In 1911 the Texas Educational Commission of the Methodist Episcopal Church South determined to establish a new university commensurate with Methodism's rising higher education standards. The Commission elected Robert S. Hyer as president of the proposed school and chose Dallas as the site. Dallas' strategic location as a southwestern urban center (1915 population, 100, 000) led Wallace Buttrick, Executive Secretary of the General Board of Education of New York, to advise Hyer in 1911 that Dallas was the best-unoccupied territory in the South for a university. Dallas citizens indicated their interest in securing the new university by pledging 622) acres of land and $300,000 in cash. Their gift of money financed the construction of SMU's first building, named Dallas Hall in appreciation of the city's generosity.
The imposing facade of Dallas Hall derived from Hyer's vision of SMU as a great university built on a grand design. Hyer planned in terms of a monumental building facing a long boulevard which would eventually be lined with some thirty additional buildings, all harmoniously related with the red brick and white columns of Georgian architecture.
Hyer's plan, executed in later years much as he envisioned it, reflects the Beaux-Arts tradition made popular by the 1893 Chicago Exposition. While Dallas Hall itself is Neo-Georgian, its hilltop setting overlooking Bishop Boulevard fits the Beaux-Arts pattern of situating a monumental building at the end of a broad avenue, thus providing a dynamic axis with long vistas.
Hyer's selection of a mall design for SMU is significant in that it differed from the traditional quadrangle pattern found on most college campuses in 1915. Moreover, his choice of Neo-Georgian architecture was a vanguard decision, for this style did not reach its prominence in Dallas until the early 1920s.
Equipped with his own detailed sketch of Dallas Hall, Hyer went to Chicago in 1911 to secure the architectural services of Shepley, Ruton & Coolidge. This firm, whose work he had long admired, was later chosen by John D. Rockefeller, Jr. to direct the restoration of Williamsburg. Hyer's selection of a nationally prominent architectural firm to design Dallas Hall is particularly significant since all other buildings at SMU have been designed by local architects.
For the first decade of SMU's existence, Dallas Hall served as the only classroom facility. Thereafter, it remained the center of liberal arts studies, thus claiming all students for at least part of their college careers. Few SMU alumni have not been influenced by the intellectual activities housed within its corridors.
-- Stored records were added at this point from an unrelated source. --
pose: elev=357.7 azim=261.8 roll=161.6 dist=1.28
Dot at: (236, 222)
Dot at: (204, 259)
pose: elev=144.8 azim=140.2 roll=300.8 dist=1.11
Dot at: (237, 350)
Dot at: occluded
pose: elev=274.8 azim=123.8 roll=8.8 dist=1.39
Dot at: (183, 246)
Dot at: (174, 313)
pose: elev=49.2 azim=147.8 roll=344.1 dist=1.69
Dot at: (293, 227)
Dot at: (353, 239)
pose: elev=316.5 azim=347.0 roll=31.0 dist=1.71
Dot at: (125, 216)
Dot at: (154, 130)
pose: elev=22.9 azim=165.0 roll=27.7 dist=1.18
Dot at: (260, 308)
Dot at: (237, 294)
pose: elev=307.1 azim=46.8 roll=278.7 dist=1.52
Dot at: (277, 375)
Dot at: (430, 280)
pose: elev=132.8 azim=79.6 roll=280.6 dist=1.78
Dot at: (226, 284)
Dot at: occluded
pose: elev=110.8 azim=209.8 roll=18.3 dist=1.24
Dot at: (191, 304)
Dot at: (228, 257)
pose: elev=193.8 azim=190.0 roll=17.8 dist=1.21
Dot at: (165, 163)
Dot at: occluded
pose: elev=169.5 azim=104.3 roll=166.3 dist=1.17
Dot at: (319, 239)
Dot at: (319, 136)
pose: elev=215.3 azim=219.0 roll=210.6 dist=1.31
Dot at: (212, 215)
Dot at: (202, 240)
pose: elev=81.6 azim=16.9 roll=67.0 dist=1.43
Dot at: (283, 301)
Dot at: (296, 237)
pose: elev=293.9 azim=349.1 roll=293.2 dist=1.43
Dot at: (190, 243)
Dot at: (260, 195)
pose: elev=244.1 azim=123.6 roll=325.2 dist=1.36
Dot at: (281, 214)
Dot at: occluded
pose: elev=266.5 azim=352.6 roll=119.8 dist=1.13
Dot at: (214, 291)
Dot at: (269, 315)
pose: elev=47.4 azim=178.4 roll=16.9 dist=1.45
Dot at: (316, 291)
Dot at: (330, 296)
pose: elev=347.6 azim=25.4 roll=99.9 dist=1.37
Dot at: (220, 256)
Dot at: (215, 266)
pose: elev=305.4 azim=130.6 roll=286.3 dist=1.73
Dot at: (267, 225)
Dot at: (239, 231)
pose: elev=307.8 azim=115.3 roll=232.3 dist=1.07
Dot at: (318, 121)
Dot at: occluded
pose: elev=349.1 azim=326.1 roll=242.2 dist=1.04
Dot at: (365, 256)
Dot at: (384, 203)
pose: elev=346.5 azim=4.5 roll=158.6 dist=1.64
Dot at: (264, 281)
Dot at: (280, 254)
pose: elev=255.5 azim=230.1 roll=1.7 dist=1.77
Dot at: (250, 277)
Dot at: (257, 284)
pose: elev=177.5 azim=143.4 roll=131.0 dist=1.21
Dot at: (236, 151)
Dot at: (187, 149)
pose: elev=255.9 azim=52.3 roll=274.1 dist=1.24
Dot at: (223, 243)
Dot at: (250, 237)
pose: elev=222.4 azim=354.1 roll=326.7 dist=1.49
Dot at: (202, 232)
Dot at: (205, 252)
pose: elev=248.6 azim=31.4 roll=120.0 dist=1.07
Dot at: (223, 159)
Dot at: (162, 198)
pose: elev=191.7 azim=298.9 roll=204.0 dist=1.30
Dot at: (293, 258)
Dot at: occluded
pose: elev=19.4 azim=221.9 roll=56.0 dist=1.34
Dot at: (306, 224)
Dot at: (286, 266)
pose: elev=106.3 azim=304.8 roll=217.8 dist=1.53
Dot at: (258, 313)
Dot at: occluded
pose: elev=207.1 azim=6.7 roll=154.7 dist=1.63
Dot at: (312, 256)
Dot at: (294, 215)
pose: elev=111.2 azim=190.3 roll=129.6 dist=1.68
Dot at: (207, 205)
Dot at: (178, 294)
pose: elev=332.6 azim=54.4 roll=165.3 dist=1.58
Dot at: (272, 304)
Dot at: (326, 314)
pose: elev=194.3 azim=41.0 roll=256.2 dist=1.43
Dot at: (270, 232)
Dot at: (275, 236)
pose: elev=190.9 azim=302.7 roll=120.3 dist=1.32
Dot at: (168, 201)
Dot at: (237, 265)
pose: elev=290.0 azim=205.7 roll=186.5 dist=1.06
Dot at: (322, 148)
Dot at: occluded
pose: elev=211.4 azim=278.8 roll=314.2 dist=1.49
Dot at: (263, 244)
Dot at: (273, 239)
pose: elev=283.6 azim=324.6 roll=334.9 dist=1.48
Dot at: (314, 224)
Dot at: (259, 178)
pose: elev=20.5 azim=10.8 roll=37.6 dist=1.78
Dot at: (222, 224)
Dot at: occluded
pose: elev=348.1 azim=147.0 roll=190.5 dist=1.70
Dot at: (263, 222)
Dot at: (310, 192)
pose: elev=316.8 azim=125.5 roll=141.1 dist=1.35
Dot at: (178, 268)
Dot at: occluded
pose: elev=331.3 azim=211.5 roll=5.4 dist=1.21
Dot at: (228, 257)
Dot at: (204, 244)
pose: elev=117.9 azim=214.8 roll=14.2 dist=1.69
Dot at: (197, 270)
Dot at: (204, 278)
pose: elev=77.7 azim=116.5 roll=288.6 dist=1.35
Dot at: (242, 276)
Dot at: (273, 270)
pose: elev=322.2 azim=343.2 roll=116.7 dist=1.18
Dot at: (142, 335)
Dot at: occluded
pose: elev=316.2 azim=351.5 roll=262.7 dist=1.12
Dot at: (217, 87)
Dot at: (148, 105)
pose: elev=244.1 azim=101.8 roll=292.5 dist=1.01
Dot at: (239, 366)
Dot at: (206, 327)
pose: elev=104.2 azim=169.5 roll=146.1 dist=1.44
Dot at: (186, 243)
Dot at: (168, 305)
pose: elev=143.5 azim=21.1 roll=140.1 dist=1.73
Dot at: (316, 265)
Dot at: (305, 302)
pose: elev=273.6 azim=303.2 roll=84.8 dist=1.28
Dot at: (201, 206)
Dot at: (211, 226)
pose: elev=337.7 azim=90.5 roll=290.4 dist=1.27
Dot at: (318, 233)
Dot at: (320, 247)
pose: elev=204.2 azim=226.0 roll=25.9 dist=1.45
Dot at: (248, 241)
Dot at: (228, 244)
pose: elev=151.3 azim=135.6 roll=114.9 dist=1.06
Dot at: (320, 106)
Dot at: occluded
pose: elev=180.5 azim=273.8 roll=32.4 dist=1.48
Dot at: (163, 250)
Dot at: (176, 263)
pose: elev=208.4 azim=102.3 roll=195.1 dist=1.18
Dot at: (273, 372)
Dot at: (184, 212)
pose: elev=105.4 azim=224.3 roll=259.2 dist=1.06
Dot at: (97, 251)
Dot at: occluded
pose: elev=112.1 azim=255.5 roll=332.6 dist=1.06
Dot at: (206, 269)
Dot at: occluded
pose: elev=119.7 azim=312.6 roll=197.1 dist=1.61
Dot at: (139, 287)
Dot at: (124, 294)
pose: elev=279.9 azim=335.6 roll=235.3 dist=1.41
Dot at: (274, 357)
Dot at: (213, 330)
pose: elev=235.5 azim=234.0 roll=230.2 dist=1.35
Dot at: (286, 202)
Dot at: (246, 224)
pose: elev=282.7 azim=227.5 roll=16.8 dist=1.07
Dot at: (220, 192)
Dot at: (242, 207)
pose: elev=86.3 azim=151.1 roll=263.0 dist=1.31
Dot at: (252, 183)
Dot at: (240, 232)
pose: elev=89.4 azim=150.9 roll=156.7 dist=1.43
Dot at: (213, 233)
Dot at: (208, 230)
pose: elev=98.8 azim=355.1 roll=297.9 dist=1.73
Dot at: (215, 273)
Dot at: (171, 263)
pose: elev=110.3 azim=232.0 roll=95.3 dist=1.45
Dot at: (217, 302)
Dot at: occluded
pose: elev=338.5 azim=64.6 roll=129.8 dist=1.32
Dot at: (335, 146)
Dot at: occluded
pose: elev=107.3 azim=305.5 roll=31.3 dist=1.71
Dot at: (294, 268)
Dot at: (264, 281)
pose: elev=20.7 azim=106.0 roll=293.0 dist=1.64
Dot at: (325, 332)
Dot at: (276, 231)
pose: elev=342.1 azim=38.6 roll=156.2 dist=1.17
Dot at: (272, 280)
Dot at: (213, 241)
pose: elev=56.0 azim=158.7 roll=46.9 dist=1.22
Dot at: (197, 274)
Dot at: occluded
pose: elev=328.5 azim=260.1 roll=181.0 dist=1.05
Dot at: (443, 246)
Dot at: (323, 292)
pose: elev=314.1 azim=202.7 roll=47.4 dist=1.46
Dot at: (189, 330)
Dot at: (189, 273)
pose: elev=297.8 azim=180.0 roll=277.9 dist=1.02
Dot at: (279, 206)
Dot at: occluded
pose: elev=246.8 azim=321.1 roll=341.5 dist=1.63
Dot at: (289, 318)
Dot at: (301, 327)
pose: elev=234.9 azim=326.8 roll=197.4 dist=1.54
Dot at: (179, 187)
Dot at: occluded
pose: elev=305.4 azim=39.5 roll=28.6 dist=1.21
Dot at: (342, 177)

Listed in National Register of Historic Places in 1978.
The National Register of Historic Places is the official list of the Nation’s historic places worthy of preservation. Authorized by the National Historic Preservation Act of 1966, the National Park Service’s National Register of Historic Places is part of a national program to coordinate and support public and private efforts to identify, evaluate, and protect America’s historic and archeological resources.